US national polls show Biden holding wide lead on Trump
U.S. President Donald Trump and former Vice President and Democratic presidential nominee Joe Biden speak during the first presidential debate at the Health Education Campus of Case Western Reserve University in Cleveland, Ohio, Sept. 29, 2020. (AFP Photo)


With less than two weeks before the U.S. presidential election, former Vice President Joe Biden continues to lead in many national polls against Republican President Donald Trump with more than 30 million early ballots already cast.

Poll aggregators show Biden leads nationally with a 9-10-percentage point, though the contest is closer in six swing states including Wisconsin, Pennsylvania, Michigan, North Carolina, Florida and Arizona, that will play critical roles in deciding whether Trump wins a second term in office or if Biden ousts him.

After the first combative debate and the president testing positive for coronavirus, Democratic candidate Joe Biden leads President Donald Trump by a 53-43% margin, in a Fox News national survey conducted on Oct 7.

Opinion poll averages for Donald Trump and Joe Biden nationwide and in 6 key battleground states as of Oct. 18.

President Trump appeared to cut into his democratic rival Biden's lead in Pennsylvania, one of the election's most important battlegrounds, which showed the challenger leading by 49% to 45%, slightly narrower than a week earlier.

Biden maintained a solid lead in Wisconsin, Reuters/Ipsos opinion polls showed on Monday. The polling also shows Trump trailing in Michigan and the other Rust Belt states that he narrowly carried four years ago. Trump also trails in Arizona but the two are effectively tied in Florida and North Carolina.

Even though Trump trails in national polls and struggles with fundraising with just weeks before Election Day, Republicans see their progress signing up voters in Florida, Pennsylvania, Arizona and other states as a rare positive.

Democrats appear to have been set back by their decision to curb in-person voter registration drives during much of the pandemic.
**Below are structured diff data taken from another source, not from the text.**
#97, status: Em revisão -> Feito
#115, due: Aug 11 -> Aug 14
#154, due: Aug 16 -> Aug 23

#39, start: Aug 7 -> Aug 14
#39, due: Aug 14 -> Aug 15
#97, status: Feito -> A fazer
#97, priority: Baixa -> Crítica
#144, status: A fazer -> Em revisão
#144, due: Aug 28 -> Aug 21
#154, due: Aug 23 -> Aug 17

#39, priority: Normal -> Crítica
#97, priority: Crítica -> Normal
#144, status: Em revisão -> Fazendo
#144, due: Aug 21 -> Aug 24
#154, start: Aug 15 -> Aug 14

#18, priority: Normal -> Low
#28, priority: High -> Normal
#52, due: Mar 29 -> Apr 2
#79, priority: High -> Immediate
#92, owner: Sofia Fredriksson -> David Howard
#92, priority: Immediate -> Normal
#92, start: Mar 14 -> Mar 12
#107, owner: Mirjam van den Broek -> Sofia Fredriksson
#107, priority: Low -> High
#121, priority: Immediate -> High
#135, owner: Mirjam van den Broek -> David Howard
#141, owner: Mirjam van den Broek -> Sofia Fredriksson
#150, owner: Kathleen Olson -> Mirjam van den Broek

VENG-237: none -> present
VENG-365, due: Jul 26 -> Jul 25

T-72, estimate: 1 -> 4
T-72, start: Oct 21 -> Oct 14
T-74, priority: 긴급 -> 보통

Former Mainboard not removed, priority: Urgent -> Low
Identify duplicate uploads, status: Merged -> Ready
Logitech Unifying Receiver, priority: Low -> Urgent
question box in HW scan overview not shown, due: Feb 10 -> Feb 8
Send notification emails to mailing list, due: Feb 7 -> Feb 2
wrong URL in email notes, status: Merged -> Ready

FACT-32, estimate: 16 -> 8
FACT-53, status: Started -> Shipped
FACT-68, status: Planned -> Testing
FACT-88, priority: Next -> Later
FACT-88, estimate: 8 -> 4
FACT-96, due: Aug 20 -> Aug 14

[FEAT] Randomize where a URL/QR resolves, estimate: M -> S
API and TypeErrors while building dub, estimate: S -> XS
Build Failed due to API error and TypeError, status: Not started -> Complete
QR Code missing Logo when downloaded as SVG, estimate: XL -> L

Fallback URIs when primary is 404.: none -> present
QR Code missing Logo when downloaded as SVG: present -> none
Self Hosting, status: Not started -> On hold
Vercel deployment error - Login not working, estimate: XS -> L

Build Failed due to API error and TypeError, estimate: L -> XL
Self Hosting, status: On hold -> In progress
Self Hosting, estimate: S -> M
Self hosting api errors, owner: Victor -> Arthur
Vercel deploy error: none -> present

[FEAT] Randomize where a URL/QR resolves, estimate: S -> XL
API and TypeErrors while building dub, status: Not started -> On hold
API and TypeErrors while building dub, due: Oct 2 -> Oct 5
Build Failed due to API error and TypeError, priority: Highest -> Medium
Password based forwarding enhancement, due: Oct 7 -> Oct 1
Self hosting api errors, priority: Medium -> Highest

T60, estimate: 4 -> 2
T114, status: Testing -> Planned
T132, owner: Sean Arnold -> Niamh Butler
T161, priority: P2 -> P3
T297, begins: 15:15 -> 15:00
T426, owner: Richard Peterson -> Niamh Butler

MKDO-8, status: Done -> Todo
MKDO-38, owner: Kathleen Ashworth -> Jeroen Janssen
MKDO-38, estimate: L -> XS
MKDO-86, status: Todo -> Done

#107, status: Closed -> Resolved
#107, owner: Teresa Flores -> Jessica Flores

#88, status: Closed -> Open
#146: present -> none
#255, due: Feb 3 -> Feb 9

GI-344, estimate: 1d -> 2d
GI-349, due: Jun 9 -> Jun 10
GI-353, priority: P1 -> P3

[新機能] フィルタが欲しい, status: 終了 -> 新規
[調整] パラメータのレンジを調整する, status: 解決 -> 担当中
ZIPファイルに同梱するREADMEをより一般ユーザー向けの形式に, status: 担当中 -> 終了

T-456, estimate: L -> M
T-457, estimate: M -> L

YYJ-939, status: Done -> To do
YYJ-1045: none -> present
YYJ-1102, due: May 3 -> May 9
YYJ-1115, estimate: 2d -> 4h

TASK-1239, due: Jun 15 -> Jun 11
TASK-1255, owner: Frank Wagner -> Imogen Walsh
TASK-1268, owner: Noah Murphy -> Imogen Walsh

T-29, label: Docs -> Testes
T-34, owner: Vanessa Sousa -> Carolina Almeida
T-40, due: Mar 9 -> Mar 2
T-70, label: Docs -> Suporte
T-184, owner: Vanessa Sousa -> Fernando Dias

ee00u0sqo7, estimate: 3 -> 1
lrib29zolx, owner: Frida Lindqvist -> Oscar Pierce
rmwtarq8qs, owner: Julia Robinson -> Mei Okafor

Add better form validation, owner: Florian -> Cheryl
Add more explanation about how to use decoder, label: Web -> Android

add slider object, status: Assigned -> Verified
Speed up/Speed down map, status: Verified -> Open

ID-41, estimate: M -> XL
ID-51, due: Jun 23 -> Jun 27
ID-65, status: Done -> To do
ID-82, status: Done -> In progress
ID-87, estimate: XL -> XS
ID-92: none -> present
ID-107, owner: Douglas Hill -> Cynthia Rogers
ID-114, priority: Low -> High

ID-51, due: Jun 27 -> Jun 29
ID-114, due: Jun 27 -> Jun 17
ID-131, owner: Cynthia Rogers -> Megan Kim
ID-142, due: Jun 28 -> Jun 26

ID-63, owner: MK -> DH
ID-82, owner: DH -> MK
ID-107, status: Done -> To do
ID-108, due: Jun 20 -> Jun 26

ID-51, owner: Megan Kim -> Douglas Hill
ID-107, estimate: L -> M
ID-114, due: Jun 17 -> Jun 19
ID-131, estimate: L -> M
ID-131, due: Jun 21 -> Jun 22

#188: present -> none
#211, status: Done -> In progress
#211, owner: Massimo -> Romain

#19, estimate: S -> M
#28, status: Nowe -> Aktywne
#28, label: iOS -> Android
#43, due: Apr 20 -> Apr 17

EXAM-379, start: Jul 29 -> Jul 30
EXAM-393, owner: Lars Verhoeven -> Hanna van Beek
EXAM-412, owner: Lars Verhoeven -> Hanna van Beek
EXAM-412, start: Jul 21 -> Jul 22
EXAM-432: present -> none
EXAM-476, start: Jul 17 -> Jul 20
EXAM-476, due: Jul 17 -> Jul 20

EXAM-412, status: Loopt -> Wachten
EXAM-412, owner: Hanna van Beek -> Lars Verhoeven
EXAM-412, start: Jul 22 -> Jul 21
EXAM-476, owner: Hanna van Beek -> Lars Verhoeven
And in something of a reversal, Republicans are boasting about their success bringing in new voters who could ramp up turnout and deliver the White House to their candidate.

Trump's handling of the COVID-19 pandemic, which has killed more than 219,000 Americans and thrown millions out of work, has taken a heavy toll on his re-election prospects.

Despite rising cases of the highly contagious disease, which landed Trump in hospital for three days, he has resumed a heavy schedule of campaign travel including rallies where his supporters pack together tightly, many not wearing masks.

More than 30 million votes have already been cast, according to the University of Florida's U.S. Elections Project, more than one-fifth of the total vote in the last presidential contest four years ago.

Early returns show registered Democrats outpacing Republicans in most states that track party affiliation. Trump has repeatedly characterized absentee voting as unreliable, though experts say it is as secure as any other method.

His campaign and the Republican Party have sought, with mixed success, to limit mail voting in states in states that expanded the voting program in response to fears of spreading COVID-19 at crowded polling places.

In Pennsylvania, his campaign has failed to prevent officials from setting up ballot drop boxes, a popular option in many other states.

On Monday, the U.S. Supreme Court also allowed state officials to count mail ballots that arrive up to three days after the Nov. 3 election, rejecting a Republican effort to reject all those that arrive after Election Day.

Trump and Biden will face off in a final televised debate on Thursday, their second matchup after Trump backed out of last week's planned appearance over a disagreement about the virtual format following his COVID-19 infection.

Organizers said Monday they would deploy a mute button to ensure each candidate has a chance to speak for two minutes at the outset of every 15-minute debate segment, an attempt to head off the interruptions that marred the first debate.